[TASK ITEM]
Take from the material every line that contains the word "absolute".

[MATERIAL SUPPLIED]
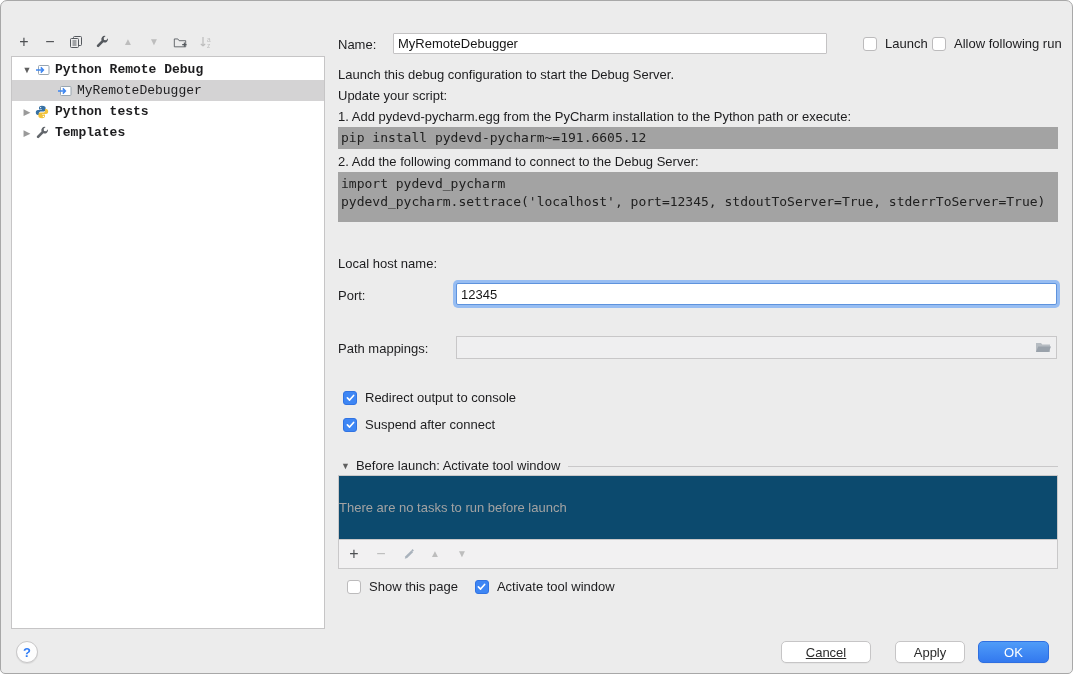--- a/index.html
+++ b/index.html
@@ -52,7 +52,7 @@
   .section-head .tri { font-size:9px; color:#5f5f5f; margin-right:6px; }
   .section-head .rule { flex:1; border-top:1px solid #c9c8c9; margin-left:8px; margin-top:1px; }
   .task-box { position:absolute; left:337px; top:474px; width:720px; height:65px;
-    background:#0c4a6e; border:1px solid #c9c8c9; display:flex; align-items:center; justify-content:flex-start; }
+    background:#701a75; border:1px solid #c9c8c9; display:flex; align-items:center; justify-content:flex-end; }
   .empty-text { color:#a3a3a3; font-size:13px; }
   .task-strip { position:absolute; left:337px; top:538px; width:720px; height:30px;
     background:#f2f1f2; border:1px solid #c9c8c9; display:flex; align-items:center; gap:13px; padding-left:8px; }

[WRITTEN SOLUTION]
   .task-box { position:absolute; left:337px; top:474px; width:720px; height:65px;
   .task-strip { position:absolute; left:337px; top:538px; width:720px; height:30px;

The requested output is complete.